— What needs to be done —
Copy out all the entries below, word for word.

— Records —

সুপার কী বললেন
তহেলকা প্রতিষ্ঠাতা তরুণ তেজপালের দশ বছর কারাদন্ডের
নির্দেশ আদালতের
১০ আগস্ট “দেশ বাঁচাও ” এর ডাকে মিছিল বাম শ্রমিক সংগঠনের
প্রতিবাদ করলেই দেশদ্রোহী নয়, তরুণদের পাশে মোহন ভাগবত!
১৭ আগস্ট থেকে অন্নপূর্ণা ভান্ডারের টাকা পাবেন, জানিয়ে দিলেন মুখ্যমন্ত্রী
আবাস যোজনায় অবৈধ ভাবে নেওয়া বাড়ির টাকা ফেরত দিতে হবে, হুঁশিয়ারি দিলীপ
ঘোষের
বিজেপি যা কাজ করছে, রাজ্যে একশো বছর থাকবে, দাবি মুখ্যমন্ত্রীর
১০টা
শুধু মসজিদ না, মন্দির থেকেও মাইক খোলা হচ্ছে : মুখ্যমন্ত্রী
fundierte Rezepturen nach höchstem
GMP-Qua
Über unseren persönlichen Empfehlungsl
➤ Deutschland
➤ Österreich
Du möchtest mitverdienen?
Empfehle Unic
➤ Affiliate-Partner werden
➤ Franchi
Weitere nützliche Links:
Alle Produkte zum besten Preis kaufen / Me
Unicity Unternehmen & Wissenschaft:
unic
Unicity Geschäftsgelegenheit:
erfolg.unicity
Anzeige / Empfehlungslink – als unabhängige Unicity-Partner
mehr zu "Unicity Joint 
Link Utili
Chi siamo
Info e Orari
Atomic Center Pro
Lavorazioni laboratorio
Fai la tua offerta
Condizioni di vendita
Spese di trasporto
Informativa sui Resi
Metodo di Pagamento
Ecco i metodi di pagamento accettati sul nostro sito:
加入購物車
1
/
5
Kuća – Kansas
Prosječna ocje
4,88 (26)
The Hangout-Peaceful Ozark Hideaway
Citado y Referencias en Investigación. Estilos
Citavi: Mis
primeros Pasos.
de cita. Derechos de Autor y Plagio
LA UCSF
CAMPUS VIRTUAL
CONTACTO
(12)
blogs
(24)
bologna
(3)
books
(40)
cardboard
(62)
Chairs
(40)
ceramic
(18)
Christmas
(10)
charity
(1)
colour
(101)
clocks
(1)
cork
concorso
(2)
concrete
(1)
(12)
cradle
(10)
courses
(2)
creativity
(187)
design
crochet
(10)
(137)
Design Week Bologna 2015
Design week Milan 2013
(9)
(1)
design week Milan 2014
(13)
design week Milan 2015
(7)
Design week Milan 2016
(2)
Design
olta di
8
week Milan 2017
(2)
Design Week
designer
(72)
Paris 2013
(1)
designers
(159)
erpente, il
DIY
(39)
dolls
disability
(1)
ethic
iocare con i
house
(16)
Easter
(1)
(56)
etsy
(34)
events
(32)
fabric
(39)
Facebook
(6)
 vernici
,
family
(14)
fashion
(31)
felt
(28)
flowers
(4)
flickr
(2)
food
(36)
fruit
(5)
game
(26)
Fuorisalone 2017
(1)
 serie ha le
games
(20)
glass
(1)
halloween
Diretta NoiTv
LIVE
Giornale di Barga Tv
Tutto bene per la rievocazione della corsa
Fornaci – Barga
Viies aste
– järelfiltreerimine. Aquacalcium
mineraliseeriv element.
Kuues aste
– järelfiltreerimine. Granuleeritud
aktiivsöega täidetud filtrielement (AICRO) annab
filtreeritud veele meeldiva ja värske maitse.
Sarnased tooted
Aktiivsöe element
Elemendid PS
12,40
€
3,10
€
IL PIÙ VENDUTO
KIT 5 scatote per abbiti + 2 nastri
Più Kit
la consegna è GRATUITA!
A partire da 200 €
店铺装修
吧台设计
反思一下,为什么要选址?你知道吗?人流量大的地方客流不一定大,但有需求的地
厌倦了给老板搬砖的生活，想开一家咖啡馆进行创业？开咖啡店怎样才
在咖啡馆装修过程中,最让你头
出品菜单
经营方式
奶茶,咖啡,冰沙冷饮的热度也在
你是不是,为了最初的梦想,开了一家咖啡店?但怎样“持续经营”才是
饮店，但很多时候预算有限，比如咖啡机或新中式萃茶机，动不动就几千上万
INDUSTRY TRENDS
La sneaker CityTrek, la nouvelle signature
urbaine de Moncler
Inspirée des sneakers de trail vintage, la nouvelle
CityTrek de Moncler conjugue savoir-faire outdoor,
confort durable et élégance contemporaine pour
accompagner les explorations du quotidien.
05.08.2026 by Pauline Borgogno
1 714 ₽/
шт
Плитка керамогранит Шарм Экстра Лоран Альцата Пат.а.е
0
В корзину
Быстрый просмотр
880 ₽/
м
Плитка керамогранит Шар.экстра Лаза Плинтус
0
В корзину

— Exercise response —
সুপার কী বললেন
তহেলকা প্রতিষ্ঠাতা তরুণ তেজপালের দশ বছর কারাদন্ডের
নির্দেশ আদালতের
১০ আগস্ট “দেশ বাঁচাও ” এর ডাকে মিছিল বাম শ্রমিক সংগঠনের
প্রতিবাদ করলেই দেশদ্রোহী নয়, তরুণদের পাশে মোহন ভাগবত!
১৭ আগস্ট থেকে অন্নপূর্ণা ভান্ডারের টাকা পাবেন, জানিয়ে দিলেন মুখ্যমন্ত্রী
আবাস যোজনায় অবৈধ ভাবে নেওয়া বাড়ির টাকা ফেরত দিতে হবে, হুঁশিয়ারি দিলীপ
ঘোষের
বিজেপি যা কাজ করছে, রাজ্যে একশো বছর থাকবে, দাবি মুখ্যমন্ত্রীর
১০টা
শুধু মসজিদ না, মন্দির থেকেও মাইক খোলা হচ্ছে : মুখ্যমন্ত্রী
fundierte Rezepturen nach höchstem
GMP-Qua
Über unseren persönlichen Empfehlungsl
➤ Deutschland
➤ Österreich
Du möchtest mitverdienen?
Empfehle Unic
➤ Affiliate-Partner werden
➤ Franchi
Weitere nützliche Links:
Alle Produkte zum besten Preis kaufen / Me
Unicity Unternehmen & Wissenschaft:
unic
Unicity Geschäftsgelegenheit:
erfolg.unicity
Anzeige / Empfehlungslink – als unabhängige Unicity-Partner
mehr zu "Unicity Joint 
Link Utili
Chi siamo
Info e Orari
Atomic Center Pro
Lavorazioni laboratorio
Fai la tua offerta
Condizioni di vendita
Spese di trasporto
Informativa sui Resi
Metodo di Pagamento
Ecco i metodi di pagamento accettati sul nostro sito:
加入購物車
1
/
5
Kuća – Kansas
Prosječna ocje
4,88 (26)
The Hangout-Peaceful Ozark Hideaway
Citado y Referencias en Investigación. Estilos
Citavi: Mis
primeros Pasos.
de cita. Derechos de Autor y Plagio
LA UCSF
CAMPUS VIRTUAL
CONTACTO
(12)
blogs
(24)
bologna
(3)
books
(40)
cardboard
(62)
Chairs
(40)
ceramic
(18)
Christmas
(10)
charity
(1)
colour
(101)
clocks
(1)
cork
concorso
(2)
concrete
(1)
(12)
cradle
(10)
courses
(2)
creativity
(187)
design
crochet
(10)
(137)
Design Week Bologna 2015
Design week Milan 2013
(9)
(1)
design week Milan 2014
(13)
design week Milan 2015
(7)
Design week Milan 2016
(2)
Design
olta di
8
week Milan 2017
(2)
Design Week
designer
(72)
Paris 2013
(1)
designers
(159)
erpente, il
DIY
(39)
dolls
disability
(1)
ethic
iocare con i
house
(16)
Easter
(1)
(56)
etsy
(34)
events
(32)
fabric
(39)
Facebook
(6)
 vernici
,
family
(14)
fashion
(31)
felt
(28)
flowers
(4)
flickr
(2)
food
(36)
fruit
(5)
game
(26)
Fuorisalone 2017
(1)
 serie ha le
games
(20)
glass
(1)
halloween
Diretta NoiTv
LIVE
Giornale di Barga Tv
Tutto bene per la rievocazione della corsa
Fornaci – Barga
Viies aste
– järelfiltreerimine. Aquacalcium
mineraliseeriv element.
Kuues aste
– järelfiltreerimine. Granuleeritud
aktiivsöega täidetud filtrielement (AICRO) annab
filtreeritud veele meeldiva ja värske maitse.
Sarnased tooted
Aktiivsöe element
Elemendid PS
12,40
€
3,10
€
IL PIÙ VENDUTO
KIT 5 scatote per abbiti + 2 nastri
Più Kit
la consegna è GRATUITA!
A partire da 200 €
店铺装修
吧台设计
反思一下,为什么要选址?你知道吗?人流量大的地方客流不一定大,但有需求的地
厌倦了给老板搬砖的生活，想开一家咖啡馆进行创业？开咖啡店怎样才
在咖啡馆装修过程中,最让你头
出品菜单
经营方式
奶茶,咖啡,冰沙冷饮的热度也在
你是不是,为了最初的梦想,开了一家咖啡店?但怎样“持续经营”才是
饮店，但很多时候预算有限，比如咖啡机或新中式萃茶机，动不动就几千上万
INDUSTRY TRENDS
La sneaker CityTrek, la nouvelle signature
urbaine de Moncler
Inspirée des sneakers de trail vintage, la nouvelle
CityTrek de Moncler conjugue savoir-faire outdoor,
confort durable et élégance contemporaine pour
accompagner les explorations du quotidien.
05.08.2026 by Pauline Borgogno
1 714 ₽/
шт
Плитка керамогранит Шарм Экстра Лоран Альцата Пат.а.е
0
В корзину
Быстрый просмотр
880 ₽/
м
Плитка керамогранит Шар.экстра Лаза Плинтус
0
В корзину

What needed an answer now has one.